The screenwriter is also entangled in the logic of his recent work (which, by the way, we gave the title of the work Goliath’s plot with Switzerland as David). Line by line, he cares about the enthusiasm with which broadcasters have already begun to make European productions and that it is in their best interest to do so in order to attract a local audience. According to Steiner, Switzerland is almost destined for international production due to its lavish background.

Why Swiss’s broadcast show business isn’t already a success today in light of such an excellent starting position and broad government support and why the 4 percent sales tax should change something: the thriller’s plot is silent about it. It was also not mentioned that the main alleged pro-sales tax witnesses – France, Italy and Spain – unlike us, have a large and well-running film industry for decades.

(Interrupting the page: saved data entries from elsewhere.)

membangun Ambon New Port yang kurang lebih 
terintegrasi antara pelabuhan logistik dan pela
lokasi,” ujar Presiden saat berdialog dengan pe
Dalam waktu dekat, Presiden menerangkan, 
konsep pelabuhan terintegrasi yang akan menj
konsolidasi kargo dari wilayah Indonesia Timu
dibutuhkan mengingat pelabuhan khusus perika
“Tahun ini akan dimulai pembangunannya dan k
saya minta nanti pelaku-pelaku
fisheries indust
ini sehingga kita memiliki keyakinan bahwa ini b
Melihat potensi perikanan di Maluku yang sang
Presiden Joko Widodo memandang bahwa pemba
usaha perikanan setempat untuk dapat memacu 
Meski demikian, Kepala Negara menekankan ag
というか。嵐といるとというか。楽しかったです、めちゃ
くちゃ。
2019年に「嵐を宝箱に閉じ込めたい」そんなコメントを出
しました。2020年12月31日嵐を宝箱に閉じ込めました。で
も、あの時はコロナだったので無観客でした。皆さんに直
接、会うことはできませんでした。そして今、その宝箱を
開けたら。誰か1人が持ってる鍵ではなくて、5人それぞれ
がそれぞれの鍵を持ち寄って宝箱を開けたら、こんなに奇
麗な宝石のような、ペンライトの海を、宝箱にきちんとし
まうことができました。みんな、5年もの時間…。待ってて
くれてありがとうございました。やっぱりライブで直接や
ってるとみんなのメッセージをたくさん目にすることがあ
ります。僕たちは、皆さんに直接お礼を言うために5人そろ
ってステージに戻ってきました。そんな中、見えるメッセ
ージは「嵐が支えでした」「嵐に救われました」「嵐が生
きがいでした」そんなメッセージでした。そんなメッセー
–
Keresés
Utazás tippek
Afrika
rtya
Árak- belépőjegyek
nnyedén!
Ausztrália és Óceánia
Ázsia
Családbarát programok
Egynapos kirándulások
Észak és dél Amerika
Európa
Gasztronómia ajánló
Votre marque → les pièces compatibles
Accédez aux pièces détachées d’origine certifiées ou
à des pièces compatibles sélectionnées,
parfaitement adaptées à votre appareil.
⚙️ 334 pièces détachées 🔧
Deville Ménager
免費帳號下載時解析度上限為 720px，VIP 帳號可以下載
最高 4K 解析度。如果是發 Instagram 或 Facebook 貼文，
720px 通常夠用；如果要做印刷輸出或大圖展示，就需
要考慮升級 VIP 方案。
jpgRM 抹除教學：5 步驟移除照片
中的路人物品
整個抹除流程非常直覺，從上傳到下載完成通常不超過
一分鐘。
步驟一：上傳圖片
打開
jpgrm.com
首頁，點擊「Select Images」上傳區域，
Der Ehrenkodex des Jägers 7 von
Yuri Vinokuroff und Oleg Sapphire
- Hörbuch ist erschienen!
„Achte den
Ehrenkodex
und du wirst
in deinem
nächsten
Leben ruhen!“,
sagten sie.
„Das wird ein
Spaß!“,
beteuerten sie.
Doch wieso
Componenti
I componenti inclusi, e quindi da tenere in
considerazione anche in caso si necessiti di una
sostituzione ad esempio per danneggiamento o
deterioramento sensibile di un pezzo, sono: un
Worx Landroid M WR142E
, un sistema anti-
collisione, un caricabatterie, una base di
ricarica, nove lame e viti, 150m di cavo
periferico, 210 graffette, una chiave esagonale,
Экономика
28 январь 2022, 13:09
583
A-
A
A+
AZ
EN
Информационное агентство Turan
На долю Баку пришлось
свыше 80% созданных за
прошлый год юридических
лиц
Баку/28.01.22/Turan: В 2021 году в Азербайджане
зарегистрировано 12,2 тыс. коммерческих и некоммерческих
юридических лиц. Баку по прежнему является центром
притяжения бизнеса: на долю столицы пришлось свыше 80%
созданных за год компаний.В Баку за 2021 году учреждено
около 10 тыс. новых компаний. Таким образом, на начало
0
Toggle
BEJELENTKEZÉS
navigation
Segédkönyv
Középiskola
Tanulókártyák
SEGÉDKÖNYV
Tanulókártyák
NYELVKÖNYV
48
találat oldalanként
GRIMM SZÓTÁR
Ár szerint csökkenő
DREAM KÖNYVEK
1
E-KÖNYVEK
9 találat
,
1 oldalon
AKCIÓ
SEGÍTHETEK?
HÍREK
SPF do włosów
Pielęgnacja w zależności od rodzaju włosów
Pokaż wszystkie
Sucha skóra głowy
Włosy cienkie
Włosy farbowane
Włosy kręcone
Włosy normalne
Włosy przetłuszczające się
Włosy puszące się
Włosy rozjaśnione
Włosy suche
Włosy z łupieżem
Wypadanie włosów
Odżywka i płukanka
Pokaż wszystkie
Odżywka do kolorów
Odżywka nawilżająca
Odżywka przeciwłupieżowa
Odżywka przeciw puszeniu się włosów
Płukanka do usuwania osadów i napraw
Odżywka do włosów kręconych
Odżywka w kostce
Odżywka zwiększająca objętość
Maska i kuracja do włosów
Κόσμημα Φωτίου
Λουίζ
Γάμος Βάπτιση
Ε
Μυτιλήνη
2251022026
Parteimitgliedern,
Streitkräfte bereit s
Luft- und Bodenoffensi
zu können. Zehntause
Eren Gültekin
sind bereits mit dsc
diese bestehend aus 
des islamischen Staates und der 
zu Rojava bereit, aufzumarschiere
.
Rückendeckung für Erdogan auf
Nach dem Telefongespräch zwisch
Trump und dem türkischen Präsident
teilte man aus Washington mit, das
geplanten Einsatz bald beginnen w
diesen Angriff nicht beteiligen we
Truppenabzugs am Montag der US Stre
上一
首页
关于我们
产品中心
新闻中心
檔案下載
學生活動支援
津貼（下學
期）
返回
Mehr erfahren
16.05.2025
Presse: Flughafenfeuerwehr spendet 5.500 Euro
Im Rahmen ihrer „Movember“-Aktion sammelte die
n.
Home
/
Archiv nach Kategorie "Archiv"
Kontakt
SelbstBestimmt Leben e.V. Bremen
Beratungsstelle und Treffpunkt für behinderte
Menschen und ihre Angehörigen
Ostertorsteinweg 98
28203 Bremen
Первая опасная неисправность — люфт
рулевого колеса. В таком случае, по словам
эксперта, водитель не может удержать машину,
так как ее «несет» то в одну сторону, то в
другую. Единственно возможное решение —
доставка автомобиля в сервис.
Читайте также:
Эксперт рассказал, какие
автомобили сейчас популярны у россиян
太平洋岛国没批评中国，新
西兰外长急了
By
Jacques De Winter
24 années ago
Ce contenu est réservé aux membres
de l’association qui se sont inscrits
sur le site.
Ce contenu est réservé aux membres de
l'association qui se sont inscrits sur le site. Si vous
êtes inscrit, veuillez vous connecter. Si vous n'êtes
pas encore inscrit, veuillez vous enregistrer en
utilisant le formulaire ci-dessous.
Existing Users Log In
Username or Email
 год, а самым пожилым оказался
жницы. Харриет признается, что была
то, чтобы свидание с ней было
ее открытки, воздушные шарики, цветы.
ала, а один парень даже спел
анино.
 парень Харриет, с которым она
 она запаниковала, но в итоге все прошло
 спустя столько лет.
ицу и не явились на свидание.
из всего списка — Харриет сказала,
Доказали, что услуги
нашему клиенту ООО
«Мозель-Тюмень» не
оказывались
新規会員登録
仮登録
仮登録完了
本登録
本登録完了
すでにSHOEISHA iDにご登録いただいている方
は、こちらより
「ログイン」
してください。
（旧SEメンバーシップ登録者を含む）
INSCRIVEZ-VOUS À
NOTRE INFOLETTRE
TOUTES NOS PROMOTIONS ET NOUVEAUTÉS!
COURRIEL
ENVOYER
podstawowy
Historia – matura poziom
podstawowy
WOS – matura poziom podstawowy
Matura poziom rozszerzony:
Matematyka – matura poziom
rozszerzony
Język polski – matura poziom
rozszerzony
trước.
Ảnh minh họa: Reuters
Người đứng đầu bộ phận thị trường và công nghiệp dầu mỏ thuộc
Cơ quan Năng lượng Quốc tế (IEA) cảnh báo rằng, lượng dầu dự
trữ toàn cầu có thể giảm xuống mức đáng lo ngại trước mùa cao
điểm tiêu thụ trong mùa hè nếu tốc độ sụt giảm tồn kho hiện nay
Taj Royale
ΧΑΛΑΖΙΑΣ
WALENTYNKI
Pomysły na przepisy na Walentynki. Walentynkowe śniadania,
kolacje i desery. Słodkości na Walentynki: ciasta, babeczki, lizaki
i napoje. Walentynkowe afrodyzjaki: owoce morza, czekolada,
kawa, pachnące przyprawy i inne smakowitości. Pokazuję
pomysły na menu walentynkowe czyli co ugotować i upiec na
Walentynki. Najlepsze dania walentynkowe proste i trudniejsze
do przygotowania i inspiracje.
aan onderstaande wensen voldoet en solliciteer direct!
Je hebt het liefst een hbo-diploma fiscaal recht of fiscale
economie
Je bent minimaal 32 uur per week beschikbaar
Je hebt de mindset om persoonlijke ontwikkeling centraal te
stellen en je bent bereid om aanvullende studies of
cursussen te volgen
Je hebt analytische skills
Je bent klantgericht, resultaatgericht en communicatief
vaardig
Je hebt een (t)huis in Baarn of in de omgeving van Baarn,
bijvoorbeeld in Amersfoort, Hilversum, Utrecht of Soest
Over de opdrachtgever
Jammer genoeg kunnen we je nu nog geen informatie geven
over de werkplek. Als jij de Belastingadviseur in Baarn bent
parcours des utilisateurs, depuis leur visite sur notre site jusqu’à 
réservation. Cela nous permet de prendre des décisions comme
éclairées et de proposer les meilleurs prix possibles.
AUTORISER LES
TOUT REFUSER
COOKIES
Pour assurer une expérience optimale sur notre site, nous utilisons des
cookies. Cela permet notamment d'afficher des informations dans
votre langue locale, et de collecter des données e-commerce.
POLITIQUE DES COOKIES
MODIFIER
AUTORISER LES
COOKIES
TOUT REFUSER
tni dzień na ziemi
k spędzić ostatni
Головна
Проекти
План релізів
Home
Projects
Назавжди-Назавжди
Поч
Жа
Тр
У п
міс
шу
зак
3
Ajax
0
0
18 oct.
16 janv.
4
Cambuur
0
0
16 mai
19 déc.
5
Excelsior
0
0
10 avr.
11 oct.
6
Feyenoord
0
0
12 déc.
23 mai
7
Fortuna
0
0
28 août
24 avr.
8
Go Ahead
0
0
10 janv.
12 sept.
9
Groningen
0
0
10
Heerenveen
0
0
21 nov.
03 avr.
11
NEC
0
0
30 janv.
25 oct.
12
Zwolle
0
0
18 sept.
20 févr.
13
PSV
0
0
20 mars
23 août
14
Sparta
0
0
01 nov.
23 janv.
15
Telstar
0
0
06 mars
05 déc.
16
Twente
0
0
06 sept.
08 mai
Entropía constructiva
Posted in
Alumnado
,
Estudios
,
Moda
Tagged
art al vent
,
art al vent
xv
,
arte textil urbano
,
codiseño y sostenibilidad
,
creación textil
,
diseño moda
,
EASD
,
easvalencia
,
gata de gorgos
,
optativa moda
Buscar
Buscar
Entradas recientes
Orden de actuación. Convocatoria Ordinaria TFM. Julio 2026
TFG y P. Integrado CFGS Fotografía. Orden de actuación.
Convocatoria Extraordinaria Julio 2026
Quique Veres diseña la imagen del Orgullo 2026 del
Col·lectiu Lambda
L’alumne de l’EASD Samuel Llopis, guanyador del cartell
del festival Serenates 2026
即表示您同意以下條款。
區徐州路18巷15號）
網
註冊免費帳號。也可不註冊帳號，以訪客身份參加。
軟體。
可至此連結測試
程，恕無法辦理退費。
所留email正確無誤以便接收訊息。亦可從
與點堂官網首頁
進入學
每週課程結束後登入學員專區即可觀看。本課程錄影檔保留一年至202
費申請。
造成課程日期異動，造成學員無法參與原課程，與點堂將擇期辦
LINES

Trust the nose of the professionals

Evidence for the thesis scenario is a bit shaky. Author Michael Steiner frequently cites the Spanish Netflix series “The Money Heist” (originally: “Casa de Papel”) as proof that sales taxes work great. You have to know: The Conscious series was originally produced by the announcer “Antina 3” and was about to be sealed after the first season. Then Netflix became familiar with the production, continued on, and eventually was discovered by a large audience around the world.

Is success due to compulsory taxation in Spain? or any share? No, but the fact that the series is excellent from a dramatic point of view and that Netflix has a nose for proper material. Live broadcasters like to invest in promising materials, and they do so quite voluntarily. A good example is the Swiss series “Tschugger”, a co-production of Sky and SRF. The American company was willing to realize Swiss production, but wanted to get involved. Thank goodness, because SRF alone or funding our films wouldn’t have run something like this.

Because that’s the most important point: Michael Steiner’s “Lex Netflix” script doesn’t mention what happens next with the blessed 4 percent of sales supposed to go to Switzerland. Do not bring Netflix and Co. Money in bags to promising Swiss filmmakers so they can make a great production. It flows into our national cultural bureaucracy, which then decides which ideas to invest. In other words, for people who, by their choice, can hardly satisfy the taste of the public, both at home and internationally. If we said yes to the movie law, we would simply get more money afterwards, but we still didn’t plan how to use it properly.

In general, successful film director Michael Steiner forgot an important ground rule for scenarios in his later works. Even if fiction has always required a certain amount of drama, the story still has to be at least halfway reliable and understandable. The story of American broadcasting services that want to get us, the fairy tale of small pay-per-parties and the tale of a thriving movie scene that will emerge in Switzerland thanks to “Lex Netflix”: the plot for even an unrepentant audience full of holes

The movie based on this text may be compressed directly to a DVD. This is hardly enough for the cinema. Not even in Switzerland.